Wednesday, April 16, 2008


Georgian is a language that started with no content in OmegaWiki. It is spoken by some 4.4 million people mainly in Georgia, Turkey, Iran and Russia. It is written in the Georgian alphabet.

Statistics are in and off themselves not that relevant but they do allow you to tell a story. OmegaWiki started with the content of GEMET, the GEneral Multilingual Environmental Thesaurus, the languages that are part of this resource have a head start in size.

Today thanks to the hard work of Sopho, Georgian is the first language that grew bigger then one of the languages supported by Gemet. The OmegaWiki statistics show that Japanese might be the next language to grow bigger then Slovenian..

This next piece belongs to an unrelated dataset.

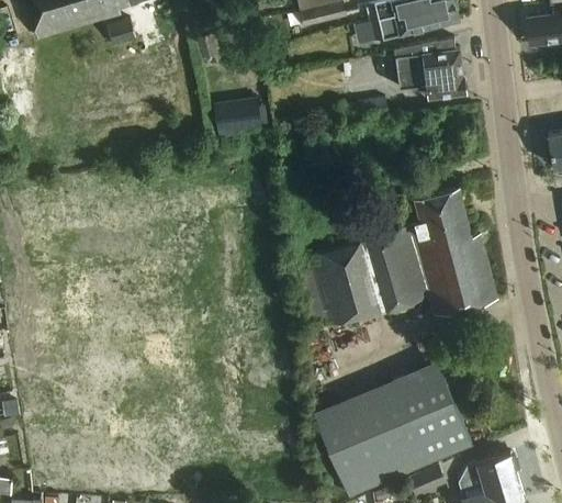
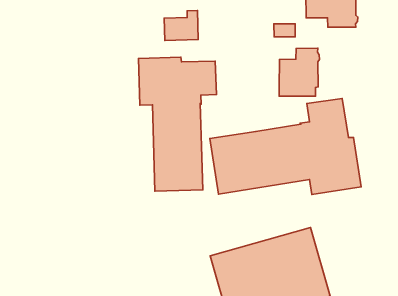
building: none -> [279,48,320,96]
building: none -> [138,57,217,191]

Because of the beautiful characters, Georgian is my favourite example of showing the value of the localisation in OmegaWiki. It is really special to see the same content optimised in such a way. :)

Saturday, April 05, 2008

Unicode 5.1

Today I learned that Unicode 5.1 has been released. The information that I received informs me that one major feature will be of particular relevance to Japanese, Chinese and Korean texts by enabling ideographic variation sequences. The linebreaking for Polish and Portuguese hyphenation has been improved. The Indic languages will be happy with improved text segmentation algorithm.

There are 1624 new encoded characters, this includes characters required for Malayam and Myanmar but there are also new characters for the Latin script. New is support for the Cham, Lepcha, Ol Chiki, Rejang, Saurashtra, Sundanese, and Vai scripts.

For the techies, the collation algorithms have been updated to include all the new characters. This has also an effect on contractions like the ch in the Slovak language.

Many of these things have an effect on languages supported in Wikimedia projects. My question is when will we have support for this. Is this a function of the MediaWiki / PHP code and is it also a function of the browser ??